> _Recorded data_:
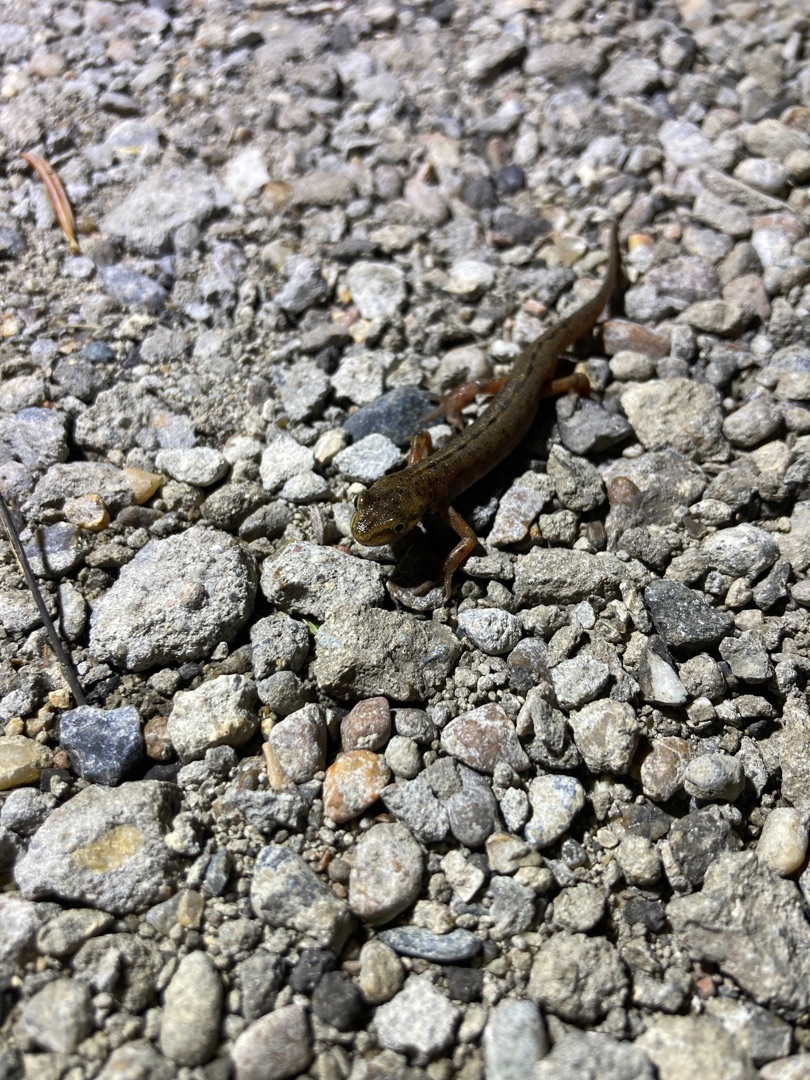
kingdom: Animalia
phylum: Chordata
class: Amphibia
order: Caudata
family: Salamandridae
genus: Lissotriton
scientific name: Lissotriton vulgaris
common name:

> _What is being asked_: Print every text line from the items above with no changes, and leave the pictures out.

> _Task solution_:
kingdom: Animalia
phylum: Chordata
class: Amphibia
order: Caudata
family: Salamandridae
genus: Lissotriton
scientific name: Lissotriton vulgaris
common name:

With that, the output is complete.